Texte fourni =
'''

Publié le , par Agathe Albi-Gervy

Soixante antiquités du musée d’Art classique de Mougins, abritant la collection de Christian Levett, seront bientôt proposées à Drouot. Quand le rêve devient réalité…

Vue de la galerie égyptienne du musée d’Art classique de Mougins ; masque de sarcophage... Œuvres muséales à vendre
Vue de la galerie égyptienne du musée d’Art classique de Mougins ; masque de sarcophage Basse Époque, en bois stuqué polychrome (h. 46,4 cm).

'''

Tâches et exercices =
1 - D'après le texte fourni, pourquoi le nom de Christian Levett est-il associé aux antiquités qui seront proposées à Drouot ?
2 - Traduisez en anglais cette phrase du texte fourni : « Soixante antiquités du musée d’Art classique de Mougins, abritant la collection de Christian Levett, seront bientôt proposées à Drouot. »

Données fournies =
'''

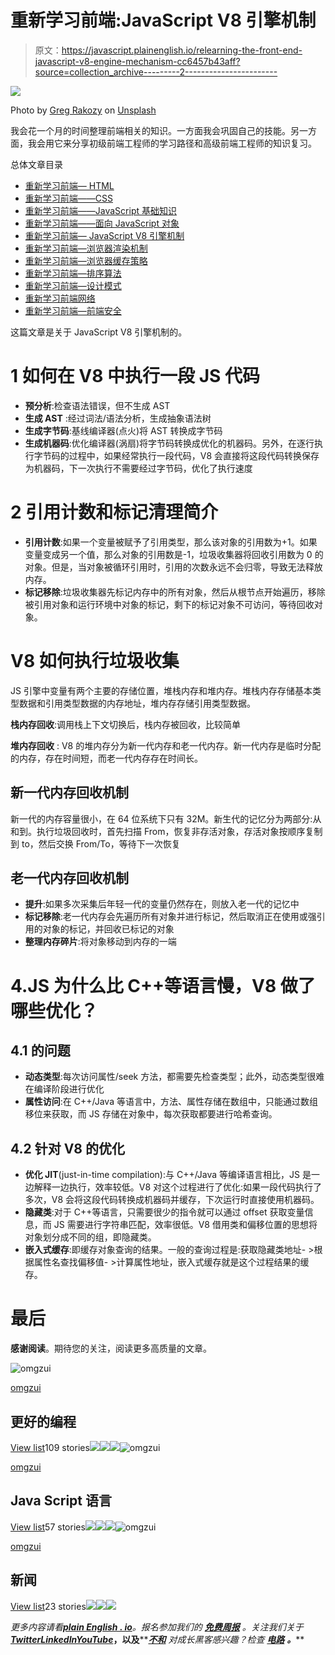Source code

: # 重新学习前端:JavaScript V8 引擎机制

> 原文：<https://javascript.plainenglish.io/relearning-the-front-end-javascript-v8-engine-mechanism-cc6457b43aff?source=collection_archive---------2----------------------->

![](img/4569366773dedd624b0d104542dbaf8f.png)

Photo by [Greg Rakozy](https://unsplash.com/@grakozy?utm_source=medium&utm_medium=referral) on [Unsplash](https://unsplash.com?utm_source=medium&utm_medium=referral)

我会花一个月的时间整理前端相关的知识。一方面我会巩固自己的技能。另一方面，我会用它来分享初级前端工程师的学习路径和高级前端工程师的知识复习。

总体文章目录

*   [重新学习前端— HTML](/relearn-the-front-end-html-26a38c5ba196)
*   [重新学习前端——CSS](/relearn-the-front-end-css-4d74eb5981f8)
*   [重新学习前端——JavaScript 基础知识](/relearn-the-front-end-javascript-basics-d770eefd791f)
*   [重新学习前端——面向 JavaScript 对象](/relearning-the-front-end-javascript-object-oriented-913077e735bf)
*   [重新学习前端— JavaScript V8 引擎机制](/relearning-the-front-end-javascript-v8-engine-mechanism-cc6457b43aff)
*   [重新学习前端—浏览器渲染机制](/relearning-the-front-end-browser-rendering-mechanism-efbfc19d225f)
*   [重新学习前端—浏览器缓存策略](/relearn-the-front-end-browser-caching-strategy-21cd081886d)
*   [重新学习前端—排序算法](/relearn-the-front-end-sorting-algorithm-348f939632e0)
*   [重新学习前端—设计模式](/relearning-the-front-end-design-patterns-e95444b6bdb)
*   [重新学习前端网络](/relearn-the-front-end-network-b0402a870336)
*   [重新学习前端—前端安全](/relearning-the-front-end-front-end-security-bbc20ded6b12)

这篇文章是关于 JavaScript V8 引擎机制的。

# 1 如何在 V8 中执行一段 JS 代码

*   **预分析**:检查语法错误，但不生成 AST
*   **生成 AST** :经过词法/语法分析，生成抽象语法树
*   **生成字节码**:基线编译器(点火)将 AST 转换成字节码
*   **生成机器码**:优化编译器(涡扇)将字节码转换成优化的机器码。另外，在逐行执行字节码的过程中，如果经常执行一段代码，V8 会直接将这段代码转换保存为机器码，下一次执行不需要经过字节码，优化了执行速度

# 2 引用计数和标记清理简介

*   **引用计数**:如果一个变量被赋予了引用类型，那么该对象的引用数为+1。如果变量变成另一个值，那么对象的引用数是-1，垃圾收集器将回收引用数为 0 的对象。但是，当对象被循环引用时，引用的次数永远不会归零，导致无法释放内存。
*   **标记移除**:垃圾收集器先标记内存中的所有对象，然后从根节点开始遍历，移除被引用对象和运行环境中对象的标记，剩下的标记对象不可访问，等待回收对象。

# V8 如何执行垃圾收集

JS 引擎中变量有两个主要的存储位置，堆栈内存和堆内存。堆栈内存存储基本类型数据和引用类型数据的内存地址，堆内存存储引用类型数据。

**栈内存回收**:调用栈上下文切换后，栈内存被回收，比较简单

**堆内存回收** : V8 的堆内存分为新一代内存和老一代内存。新一代内存是临时分配的内存，存在时间短，而老一代内存存在时间长。

## 新一代内存回收机制

新一代的内存容量很小，在 64 位系统下只有 32M。新生代的记忆分为两部分:从和到。执行垃圾回收时，首先扫描 From，恢复非存活对象，存活对象按顺序复制到 to，然后交换 From/To，等待下一次恢复

## 老一代内存回收机制

*   **提升**:如果多次采集后年轻一代的变量仍然存在，则放入老一代的记忆中
*   **标记移除**:老一代内存会先遍历所有对象并进行标记，然后取消正在使用或强引用的对象的标记，并回收已标记的对象
*   **整理内存碎片**:将对象移动到内存的一端

# 4.JS 为什么比 C++等语言慢，V8 做了哪些优化？

## 4.1 的问题

*   **动态类型**:每次访问属性/seek 方法，都需要先检查类型；此外，动态类型很难在编译阶段进行优化
*   **属性访问**:在 C++/Java 等语言中，方法、属性存储在数组中，只能通过数组移位来获取，而 JS 存储在对象中，每次获取都要进行哈希查询。

## 4.2 针对 V8 的优化

*   **优化 JIT**(just-in-time compilation):与 C++/Java 等编译语言相比，JS 是一边解释一边执行，效率较低。V8 对这个过程进行了优化:如果一段代码执行了多次，V8 会将这段代码转换成机器码并缓存，下次运行时直接使用机器码。
*   **隐藏类**:对于 C++等语言，只需要很少的指令就可以通过 offset 获取变量信息，而 JS 需要进行字符串匹配，效率很低。V8 借用类和偏移位置的思想将对象划分成不同的组，即隐藏类。
*   **嵌入式缓存**:即缓存对象查询的结果。一般的查询过程是:获取隐藏类地址- >根据属性名查找偏移值- >计算属性地址，嵌入式缓存就是这个过程结果的缓存。

# 最后

**感谢阅读**。期待您的关注，阅读更多高质量的文章。

![omgzui](img/113db82933227743d0067a68e250ac93.png)

[omgzui](https://medium.com/@omgzui?source=post_page-----cc6457b43aff--------------------------------)

## 更好的编程

[View list](https://medium.com/@omgzui/list/better-programing-9b4c9bb174aa?source=post_page-----cc6457b43aff--------------------------------)109 stories![](img/64fcf15e27c514ec49d62966b68dbc15.png)![](img/3e6ce891363c151131c5993ca0dcc526.png)![](img/a7dd413de22f319a3c4729c9e737feb8.png)![omgzui](img/113db82933227743d0067a68e250ac93.png)

[omgzui](https://medium.com/@omgzui?source=post_page-----cc6457b43aff--------------------------------)

## Java Script 语言

[View list](https://medium.com/@omgzui/list/javascript-48bfc7b5f93c?source=post_page-----cc6457b43aff--------------------------------)57 stories![](img/64fcf15e27c514ec49d62966b68dbc15.png)![](img/3e6ce891363c151131c5993ca0dcc526.png)![](img/a7dd413de22f319a3c4729c9e737feb8.png)![omgzui](img/113db82933227743d0067a68e250ac93.png)

[omgzui](https://medium.com/@omgzui?source=post_page-----cc6457b43aff--------------------------------)

## 新闻

[View list](https://medium.com/@omgzui/list/news-67ec0a972660?source=post_page-----cc6457b43aff--------------------------------)23 stories![](img/c3f36b36bf050f98fd5a8e3c89103cad.png)![](img/8459df5aae62dc00f04377e09544be88.png)![](img/2864058bcedc8c1cd6492624ba9671c6.png)

*更多内容请看*[***plain English . io***](https://plainenglish.io/)*。报名参加我们的* [***免费周报***](http://newsletter.plainenglish.io/) *。关注我们关于*[***Twitter***](https://twitter.com/inPlainEngHQ)[***LinkedIn***](https://www.linkedin.com/company/inplainenglish/)*[***YouTube***](https://www.youtube.com/channel/UCtipWUghju290NWcn8jhyAw)***，以及****[***不和***](https://discord.gg/GtDtUAvyhW) *对成长黑客感兴趣？检查* [***电路***](https://circuit.ooo/) ***。*****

'''

Liste des réponses =
1 - Ces soixante antiquités proviennent du musée d’Art classique de Mougins, et ce musée abrite la collection de Christian Levett.

2 - Sixty antiquities from the Mougins Museum of Classical Art, which houses Christian Levett's collection, will soon be offered at Drouot.